People can try different forms of vitamin A to improve acne:
Topical vitamin A
Topical retinoids are available over the counter (OTC). Many different skin products, including anti-aging and acne treatment creams, contain retinoids.
More concentrated OTC retinoid creams are also available. They usually contain retinoids and a carrier, such as glycerin.
People who are using retinoid products for the first time should stick to less concentrated products, where possible. Doing this will allow them to identify any possible side effects from the retinoids before trying a more concentrated product, if necessary.
A doctor can prescribe stronger topical retinoids, such as:
Oral vitamin A
Oral vitamin A supplements allow the body to deliver vitamin A to the cells most in need.
Many multivitamins contain vitamin A, but vitamin A-only supplements are also available. These are usually in the form of retinyl palmitate or retinyl acetate.
Other forms of vitamin A may require a prescription. Prescription-strength retinoids include acitretin (Soriatane) and bexarotene (Targretin), as well as isotretinoin.
The diet can also provide vitamin A, with plant-based and animal-based foods supplying different types. Foods rich in vitamin A include:
- oily fish, such as herring and salmon
- beef liver
- dairy products
- yellow-orange plant foods, such as sweet potato, carrot, and squash
- green plant foods, such as broccoli, spinach, and chard
Many cereal manufacturers fortify their cereals with vitamins, including vitamin A.
Anyone considering using vitamin A for acne should first talk to their doctor. Adding vitamin A-rich foods to the diet is generally safe, but oral and topical vitamin A treatments carry their own risks.
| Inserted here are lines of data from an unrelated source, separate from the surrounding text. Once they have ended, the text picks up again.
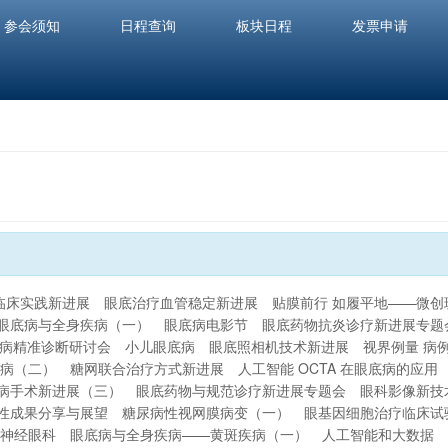
参会须知
日程查询
板块日程
发票申请
临床实践新进展
眼底治疗血管稳定新进展
贴膜前行 如履平地——微
眼底病与全身疾病（一）
眼底病电影节
眼底药物抗炎诊疗新进展专题
底病精准诊断研讨会
小儿眼底病
眼底照相机技术新进展
视界例量 病
病（二）
糖网联合治疗方式新进展
人工智能 OCTA 在眼底病的应用
病手术新进展（三）
眼底药物与规范诊疗新进展专题会
眼科影像新技
段性成果分享与展望
糖尿病性视网膜病变（一）
眼基因细胞治疗临床试
神经眼科
眼底病与全身疾病——黄斑疾病（一）
人工智能和大数据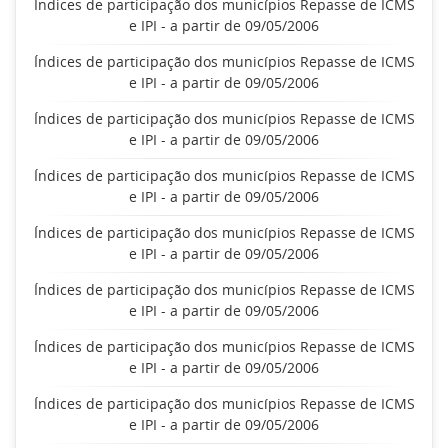
Índices de participação dos municípios Repasse de ICMS
e IPI - a partir de 09/05/2006
Índices de participação dos municípios Repasse de ICMS
e IPI - a partir de 09/05/2006
Índices de participação dos municípios Repasse de ICMS
e IPI - a partir de 09/05/2006
Índices de participação dos municípios Repasse de ICMS
e IPI - a partir de 09/05/2006
Índices de participação dos municípios Repasse de ICMS
e IPI - a partir de 09/05/2006
Índices de participação dos municípios Repasse de ICMS
e IPI - a partir de 09/05/2006
Índices de participação dos municípios Repasse de ICMS
e IPI - a partir de 09/05/2006
Índices de participação dos municípios Repasse de ICMS
e IPI - a partir de 09/05/2006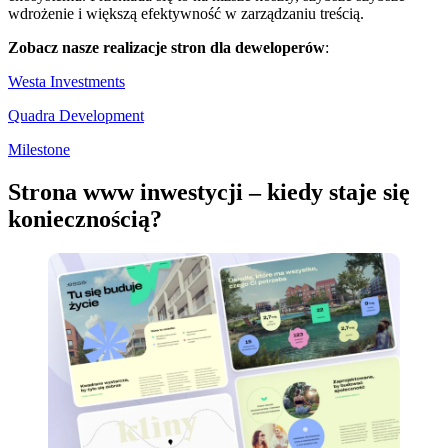
wdrożenie i większą efektywność w zarządzaniu treścią.
Zobacz nasze realizacje stron dla deweloperów
:
Westa Investments
Quadra Development
Milestone
Strona www inwestycji – kiedy staje się
koniecznością?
Side effects can occur with both oral and topical vitamin A. In some cases, taking too much vitamin A causes a toxic buildup in the liver.
Food and supplements
Vitamin A deficiencies are rare in developed nations, such as the United States. People who eat a balanced and varied diet should not generally need to focus on specific vitamins and minerals.
However, those keen to boost their levels of vitamin A can include foods rich in this nutrient, such as liver, oily fish, and leafy green vegetables.
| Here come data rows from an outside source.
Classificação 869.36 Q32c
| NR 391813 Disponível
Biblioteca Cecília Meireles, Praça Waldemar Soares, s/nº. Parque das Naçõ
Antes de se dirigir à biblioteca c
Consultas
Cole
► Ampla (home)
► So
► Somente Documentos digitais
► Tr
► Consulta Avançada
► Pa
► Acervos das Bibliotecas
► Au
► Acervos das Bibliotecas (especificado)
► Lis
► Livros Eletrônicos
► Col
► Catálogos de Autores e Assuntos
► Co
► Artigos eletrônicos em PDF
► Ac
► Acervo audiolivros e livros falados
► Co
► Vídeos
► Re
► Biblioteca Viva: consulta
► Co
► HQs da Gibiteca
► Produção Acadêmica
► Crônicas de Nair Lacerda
- 700 micrograms (mcg) retinol activity equivalents (RAE) for females over the age of 14 years
- 900 mcg RAE for males over 14 years of age
- 600 mcg RAE for children aged between 9 and 13 years
Oral vitamin A
People should only take an oral retinoid for acne under the guidance of a medical doctor. Oral retinoids are usually for severe cases of acne or those that are difficult to treat.
In these cases, doctors will provide specific instructions on how to use the medication. They will also follow up with regular testing to help monitor side effects and avoid any complications.
Topical vitamin A
Anyone considering topical retinoid treatment for their acne should talk to a doctor or dermatologist first. They may provide other treatment options or recommend specific products.
OTC options will have lower retinoid concentrations, making them less likely to cause severe side effects.
After applying retinoids to the face, it is important to avoid sunlight where possible. People can stay in the shade and wear protective clothing to reduce exposure to sunlight.
Vitamin A can help with acne by reducing inflammation, cell damage, and redness. Topical or oral retinoids can be useful, depending on the severity of the symptoms and how long they have persisted.
Anyone looking to use retinoid products for acne should talk to a doctor or dermatologist first. These healthcare professionals can help the person avoid severe side effects and further skin problems.